§ Task to complete: Nothing but the lines from the one containing "Усі вакансії" to the final line of the entries should appear, copied exactly and without pictures.

§ Extracted entries:
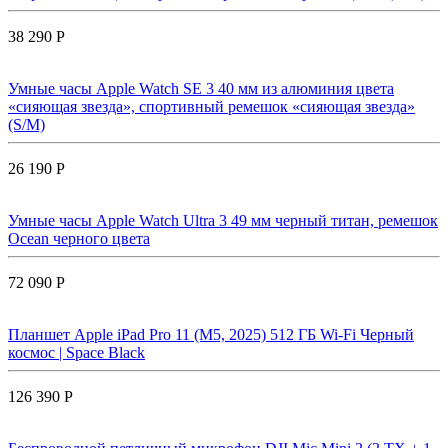
38 290 Р
Умные часы Apple Watch SE 3 40 мм из алюминия цвета
«сияющая звезда», спортивный ремешок «сияющая звезда»
(S/M)
26 190 Р
Умные часы Apple Watch Ultra 3 49 мм черный титан, ремешок
Ocean черного цвета
72 090 Р
Планшет Apple iPad Pro 11 (M5, 2025) 512 ГБ Wi-Fi Черный
космос | Space Black
126 390 Р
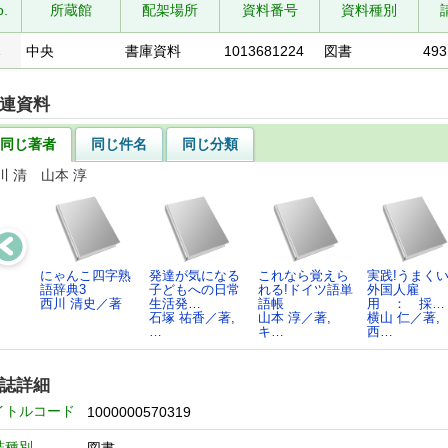
o.
所蔵館
配架場所
資料番号
資料種別
1
中央
書庫資料
1013681224
図書
493
連資料
同じ著者
同じ件名
同じ分類
川 清 山本 淳
にゃんこ四字熟
発達が気になる
これなら覚えら
実践!うまく
語辞典3
子どもへの日常
れる!ドイツ語単
外国人雇
西川 清史／著
生活発…
語帳
用 ： 採…
石塚 祐香／著,
山本 淳／著,
横山 仁／著,
…
キ…
西…
誌詳細
イトルコード
1000000570319
誌種別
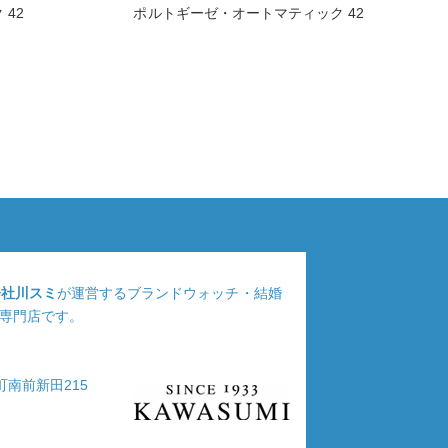
42
ポルトギーゼ・オートマティック 42
会社川スミ
が運営するブランドウォッチ・結婚
専門店です。
浦町南前新田215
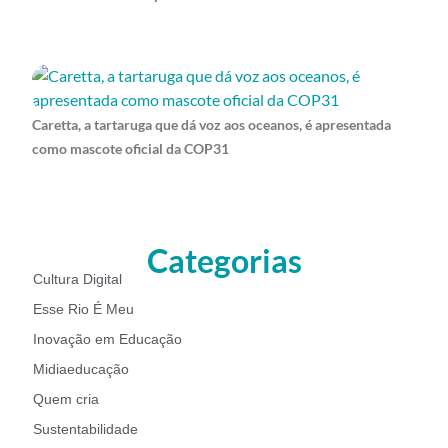
Caretta, a tartaruga que dá voz aos oceanos, é apresentada
como mascote oficial da COP31
Categorias
Cultura Digital
Esse Rio É Meu
Inovação em Educação
Midiaeducação
Quem cria
Sustentabilidade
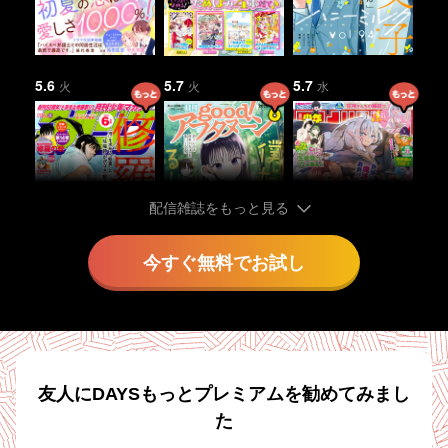
5.6
5.7
5.7
火
火
水
配信雑誌をもっと見る
今すぐ無料でお試し
5.8
5.9
5.12
木
金
月
友人にDAYSもっとプレミアムを勧めてみまし
た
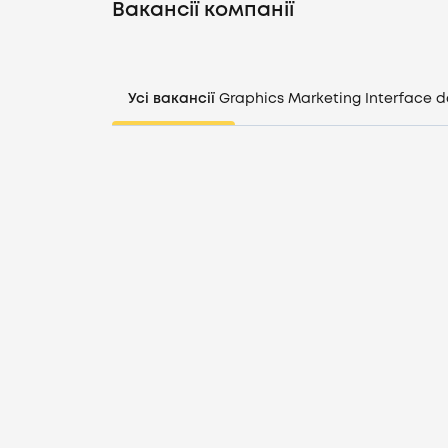
Вакансії компанії
Усі вакансії
Graphics
Marketing
Interface d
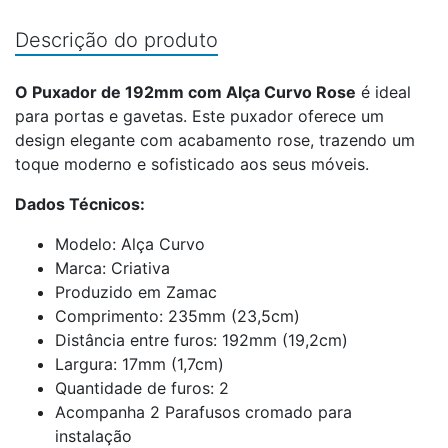
Descrição do produto
O Puxador de 192mm com Alça Curvo Rose
é ideal
para portas e gavetas. Este puxador oferece um
design elegante com acabamento rose, trazendo um
toque moderno e sofisticado aos seus móveis.
Dados Técnicos:
Modelo: Alça Curvo
Marca: Criativa
Produzido em Zamac
Comprimento: 235mm (23,5cm)
Distância entre furos: 192mm (19,2cm)
Largura: 17mm (1,7cm)
Quantidade de furos: 2
Acompanha 2 Parafusos cromado para
instalação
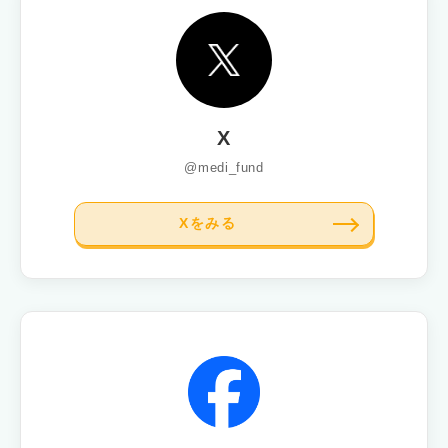
X
@medi_fund
Xをみる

§ Exercise answer:
Усі вакансії
Graphics
Marketing
Interface d
Descrição do produto
O Puxador de 192mm com Alça Curvo Rose
é ideal
para portas e gavetas. Este puxador oferece um
design elegante com acabamento rose, trazendo um
toque moderno e sofisticado aos seus móveis.
Dados Técnicos:
Modelo: Alça Curvo
Marca: Criativa
Produzido em Zamac
Comprimento: 235mm (23,5cm)
Distância entre furos: 192mm (19,2cm)
Largura: 17mm (1,7cm)
Quantidade de furos: 2
Acompanha 2 Parafusos cromado para
instalação
X
@medi_fund
Xをみる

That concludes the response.